- Document segment -
Re: [PATCH] rtc: Add an option to invalidate dates in 2038

From: Arnd Bergmann
Date: Mon Feb 22 2016 - 11:18:45 EST


On Monday 22 February 2016 16:56:53 Alexandre Belloni wrote:
> On 22/02/2016 at 16:44:32 +0100, Arnd Bergmann wrote :
> > On Monday 22 February 2016 13:43:19 One Thousand Gnomes wrote:
> > > On Mon, 22 Feb 2016 14:00:14 +0100
> > > Alexandre Belloni <alexandre.belloni@xxxxxxxxxxxxxxxxxx> wrote:
> > > > I can also agree that systemd could be a bit more robust there but
> > > > you'll have to convince Lennart...
> > >
> > > That's a systemd problem. If their code isn't robust then the
> > > distributiosn will just have to keep patching it.
> > >
> > > The only problem that can actually be "fixed" is the case where it isn't
> > > 2038 yet and the user has a scrambled RTC. In that case your init tools
> > > need to be robust enough to handle the problem or use APIs that don't
> > > break. The kernel can't actually "fix" this because it never knows
> > > whether your userspace is sane or not.

- Entries shown -
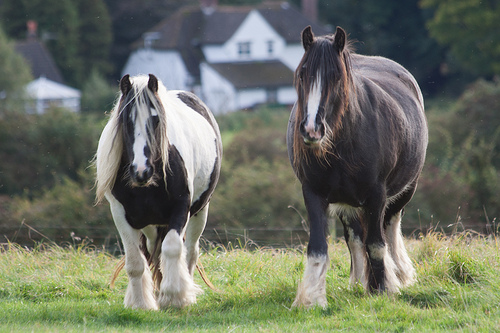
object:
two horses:
[87, 25, 429, 314]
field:
[3, 24, 495, 330]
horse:
[287, 25, 429, 311]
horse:
[84, 72, 223, 310]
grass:
[1, 224, 500, 333]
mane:
[291, 40, 347, 158]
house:
[121, 4, 341, 115]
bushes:
[0, 76, 498, 247]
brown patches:
[111, 142, 191, 236]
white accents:
[303, 71, 322, 131]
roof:
[132, 5, 331, 49]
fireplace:
[301, 0, 318, 28]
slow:
[287, 181, 417, 317]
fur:
[90, 73, 222, 311]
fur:
[290, 208, 417, 313]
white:
[95, 74, 202, 316]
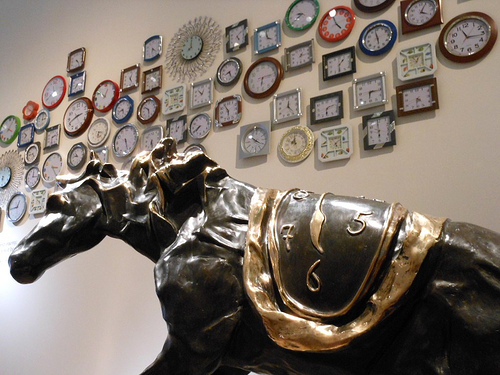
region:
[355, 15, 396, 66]
a blue clock on the wall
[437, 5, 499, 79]
a brown clock the wall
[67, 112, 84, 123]
dials on a clock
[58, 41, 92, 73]
a square clock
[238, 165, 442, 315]
numbers on the horse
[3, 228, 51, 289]
nose of the horse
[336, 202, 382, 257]
the number 5 on saddle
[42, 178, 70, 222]
eye of the horse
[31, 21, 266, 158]
many clocks on wall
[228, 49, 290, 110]
round clock on wall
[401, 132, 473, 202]
white wall in room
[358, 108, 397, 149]
Clock hung on the white wall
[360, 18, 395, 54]
Blue clock hung on the white wall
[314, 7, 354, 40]
Orange clock hung on the white wall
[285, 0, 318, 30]
Green clock hung on the white wall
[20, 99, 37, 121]
Flower clock hung on the white wall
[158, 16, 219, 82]
Clock hung on the white wall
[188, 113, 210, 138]
Clock hung on the white wall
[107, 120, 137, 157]
Clock hung on the white wall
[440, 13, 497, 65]
Clock hung on the white wall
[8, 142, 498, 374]
Horse sculpture in front of white wall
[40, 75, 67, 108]
white analog clock in red frame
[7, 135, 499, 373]
shiny statue of a horse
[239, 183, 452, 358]
melted gold clock on a statue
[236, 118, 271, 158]
silver square framed clock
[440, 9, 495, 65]
circular clock with wood frame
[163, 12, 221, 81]
shiny sun shaped analog clock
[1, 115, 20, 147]
white analog clock with green frame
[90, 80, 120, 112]
white analog clock with red frame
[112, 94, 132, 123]
white analog clock with blue frame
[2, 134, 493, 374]
a wooden horse sculpture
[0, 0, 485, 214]
a bunch of small clocks on a wall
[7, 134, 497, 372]
a fake horse with a clock on its back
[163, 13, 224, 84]
a clock shaped like a sun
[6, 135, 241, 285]
the head and mane of a wooden horse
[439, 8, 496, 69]
a brown circular clock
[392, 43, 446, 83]
bizarre square shaped clock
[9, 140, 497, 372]
a bronze statue of a horse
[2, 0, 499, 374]
a room with clock centric knick knacks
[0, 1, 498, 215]
a variety of different clock shapes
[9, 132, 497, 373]
A large horse statue.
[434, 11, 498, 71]
A round clock mounted to a wall.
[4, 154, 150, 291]
The head of a horse statue.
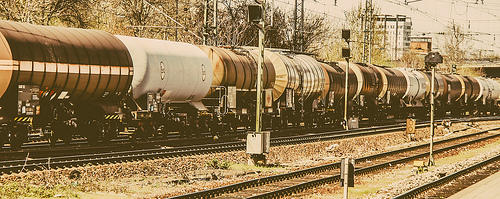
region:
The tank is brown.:
[0, 20, 132, 106]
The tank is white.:
[121, 33, 216, 106]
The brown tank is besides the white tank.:
[1, 20, 213, 99]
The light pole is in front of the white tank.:
[129, 2, 285, 164]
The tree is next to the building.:
[364, 5, 411, 67]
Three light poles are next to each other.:
[237, 0, 465, 168]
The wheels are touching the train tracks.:
[5, 113, 154, 175]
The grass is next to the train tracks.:
[220, 155, 307, 197]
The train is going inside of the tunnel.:
[440, 39, 498, 126]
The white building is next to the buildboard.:
[374, 9, 434, 70]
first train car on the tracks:
[0, 16, 136, 150]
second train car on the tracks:
[113, 29, 219, 142]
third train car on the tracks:
[199, 43, 276, 124]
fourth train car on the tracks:
[266, 47, 333, 127]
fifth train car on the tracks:
[316, 57, 358, 107]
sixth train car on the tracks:
[343, 55, 384, 113]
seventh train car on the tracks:
[375, 60, 406, 111]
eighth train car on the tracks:
[404, 62, 431, 106]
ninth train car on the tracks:
[426, 66, 446, 106]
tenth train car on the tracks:
[445, 72, 462, 107]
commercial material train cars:
[2, 13, 499, 150]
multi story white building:
[360, 7, 415, 64]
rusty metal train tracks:
[2, 111, 499, 196]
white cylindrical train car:
[111, 26, 213, 145]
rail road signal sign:
[238, 2, 273, 167]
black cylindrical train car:
[0, 13, 131, 149]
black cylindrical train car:
[316, 53, 356, 128]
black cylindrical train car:
[338, 54, 387, 126]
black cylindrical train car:
[368, 60, 408, 118]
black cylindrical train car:
[195, 40, 275, 137]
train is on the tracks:
[0, 20, 498, 170]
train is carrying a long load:
[1, 15, 498, 137]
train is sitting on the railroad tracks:
[1, 20, 499, 145]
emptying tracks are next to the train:
[0, 15, 499, 197]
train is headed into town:
[0, 15, 499, 147]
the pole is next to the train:
[242, 0, 272, 160]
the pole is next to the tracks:
[240, 0, 272, 167]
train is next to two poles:
[0, 0, 360, 154]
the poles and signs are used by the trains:
[244, 2, 446, 197]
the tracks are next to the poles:
[3, 127, 496, 195]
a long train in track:
[31, 28, 491, 113]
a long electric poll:
[327, 35, 354, 196]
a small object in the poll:
[231, 132, 291, 164]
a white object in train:
[107, 15, 224, 130]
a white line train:
[21, 56, 146, 88]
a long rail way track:
[262, 116, 491, 197]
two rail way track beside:
[236, 138, 489, 195]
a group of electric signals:
[218, 26, 498, 138]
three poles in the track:
[207, 47, 495, 184]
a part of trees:
[112, 10, 468, 60]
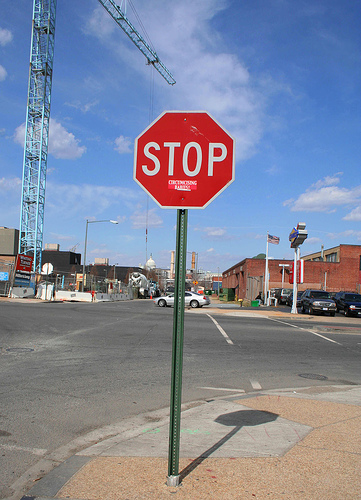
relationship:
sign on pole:
[133, 110, 236, 210] [166, 208, 187, 487]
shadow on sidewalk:
[180, 409, 279, 484] [24, 384, 360, 496]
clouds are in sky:
[2, 0, 359, 258] [1, 2, 358, 274]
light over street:
[81, 218, 120, 290] [2, 294, 360, 499]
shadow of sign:
[180, 409, 279, 484] [133, 110, 236, 210]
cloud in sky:
[14, 117, 85, 162] [1, 2, 358, 274]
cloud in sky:
[279, 176, 359, 225] [1, 2, 358, 274]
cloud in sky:
[82, 1, 294, 167] [1, 2, 358, 274]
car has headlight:
[336, 292, 359, 319] [349, 304, 354, 309]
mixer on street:
[127, 272, 151, 297] [2, 294, 360, 499]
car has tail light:
[153, 291, 209, 309] [202, 296, 208, 302]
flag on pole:
[268, 234, 281, 245] [264, 233, 270, 306]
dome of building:
[144, 254, 157, 267] [142, 255, 159, 272]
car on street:
[153, 291, 209, 309] [2, 294, 360, 499]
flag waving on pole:
[268, 234, 281, 245] [264, 233, 270, 306]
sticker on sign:
[168, 179, 198, 193] [133, 110, 236, 210]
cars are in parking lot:
[263, 287, 360, 317] [256, 299, 360, 324]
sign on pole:
[288, 225, 307, 246] [288, 248, 298, 315]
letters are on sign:
[141, 141, 225, 178] [133, 110, 236, 210]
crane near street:
[17, 2, 175, 283] [2, 294, 360, 499]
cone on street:
[148, 292, 156, 302] [2, 294, 360, 499]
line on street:
[203, 311, 232, 346] [2, 294, 360, 499]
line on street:
[262, 312, 342, 344] [2, 294, 360, 499]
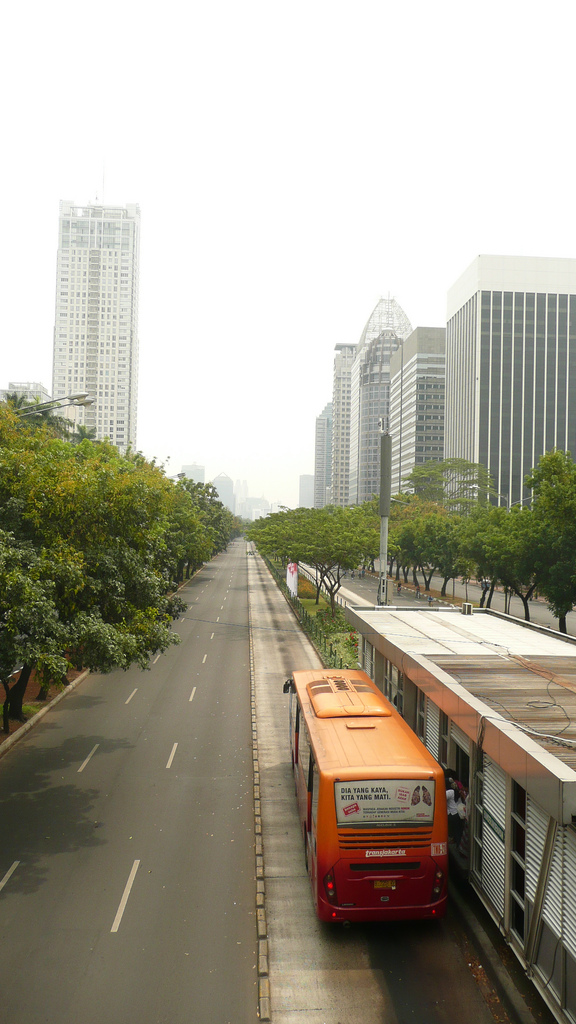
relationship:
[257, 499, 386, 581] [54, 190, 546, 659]
trees in an urban area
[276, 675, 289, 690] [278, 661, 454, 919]
mirror of a bus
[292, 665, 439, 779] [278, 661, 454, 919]
roof of bus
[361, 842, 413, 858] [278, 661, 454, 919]
writing on bus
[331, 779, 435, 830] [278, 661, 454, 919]
ad on bus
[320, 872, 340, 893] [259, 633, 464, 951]
tail light on bus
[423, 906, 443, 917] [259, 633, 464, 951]
tail light on bus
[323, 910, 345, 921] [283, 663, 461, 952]
tail light on bus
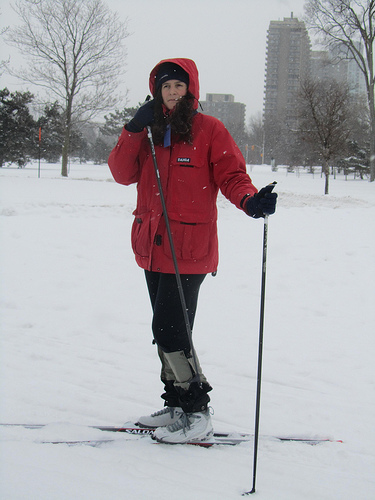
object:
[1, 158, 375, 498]
snow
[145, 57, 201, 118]
hood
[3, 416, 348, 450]
skis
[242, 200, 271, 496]
ski pole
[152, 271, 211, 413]
crossed legs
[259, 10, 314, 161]
building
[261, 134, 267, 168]
traffic light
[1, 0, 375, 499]
background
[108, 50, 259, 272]
ski jacket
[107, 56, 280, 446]
lady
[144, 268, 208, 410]
black pants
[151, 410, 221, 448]
ski boot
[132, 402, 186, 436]
ski boot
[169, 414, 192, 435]
laces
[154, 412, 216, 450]
shoe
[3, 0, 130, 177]
tree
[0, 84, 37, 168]
tree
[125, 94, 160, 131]
gloves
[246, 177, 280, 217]
gloves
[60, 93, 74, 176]
trunk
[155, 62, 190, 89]
hat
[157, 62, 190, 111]
head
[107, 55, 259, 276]
coat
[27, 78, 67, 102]
branch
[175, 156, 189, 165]
label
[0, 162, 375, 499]
field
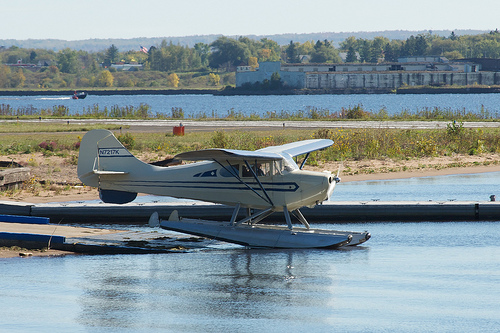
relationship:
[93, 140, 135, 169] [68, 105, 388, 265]
words on side of plane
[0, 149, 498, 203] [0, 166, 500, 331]
dirt on side of water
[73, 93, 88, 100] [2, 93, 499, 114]
boat racing in water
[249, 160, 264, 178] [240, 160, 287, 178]
man in cockpit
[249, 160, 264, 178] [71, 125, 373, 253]
man in plane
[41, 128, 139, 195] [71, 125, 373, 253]
tail of a plane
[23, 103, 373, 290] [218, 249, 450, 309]
plane over water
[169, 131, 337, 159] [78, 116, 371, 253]
wings of airplane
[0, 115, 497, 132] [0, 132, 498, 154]
path of grass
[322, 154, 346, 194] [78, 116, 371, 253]
propellor of airplane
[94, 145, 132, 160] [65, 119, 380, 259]
black lettering on air plane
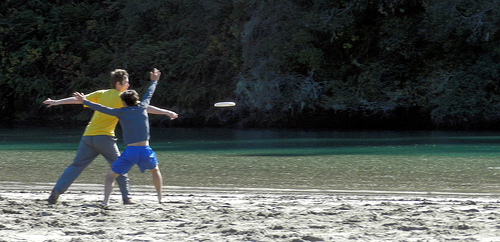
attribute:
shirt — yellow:
[79, 89, 129, 136]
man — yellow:
[52, 70, 104, 196]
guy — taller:
[42, 67, 176, 204]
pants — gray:
[50, 114, 130, 196]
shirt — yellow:
[82, 90, 124, 137]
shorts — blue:
[99, 137, 164, 176]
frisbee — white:
[216, 96, 237, 112]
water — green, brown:
[3, 123, 498, 196]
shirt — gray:
[78, 95, 188, 158]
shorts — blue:
[105, 142, 164, 177]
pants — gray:
[54, 137, 117, 194]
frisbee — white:
[214, 100, 235, 107]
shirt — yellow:
[88, 91, 128, 132]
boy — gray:
[40, 75, 210, 205]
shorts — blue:
[114, 137, 163, 179]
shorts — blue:
[111, 149, 158, 176]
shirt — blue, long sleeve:
[113, 102, 156, 143]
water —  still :
[0, 135, 496, 192]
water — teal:
[239, 130, 499, 176]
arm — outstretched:
[128, 61, 177, 133]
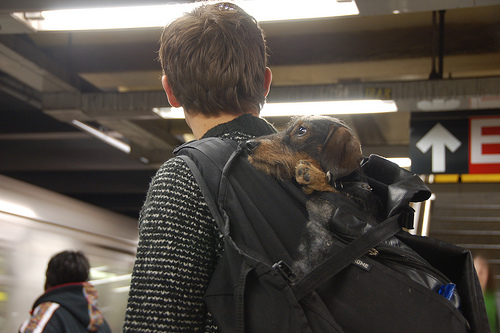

- Exercise requirements -
Reproduce the part of the RTC patch reply above that starts at "Re: [PATCH] rtc: Add" and ends at "to convince Lennart...".

- Result of the task -
Re: [PATCH] rtc: Add an option to invalidate dates in 2038

From: Arnd Bergmann
Date: Mon Feb 22 2016 - 11:18:45 EST


On Monday 22 February 2016 16:56:53 Alexandre Belloni wrote:
> On 22/02/2016 at 16:44:32 +0100, Arnd Bergmann wrote :
> > On Monday 22 February 2016 13:43:19 One Thousand Gnomes wrote:
> > > On Mon, 22 Feb 2016 14:00:14 +0100
> > > Alexandre Belloni <alexandre.belloni@xxxxxxxxxxxxxxxxxx> wrote:
> > > > I can also agree that systemd could be a bit more robust there but
> > > > you'll have to convince Lennart...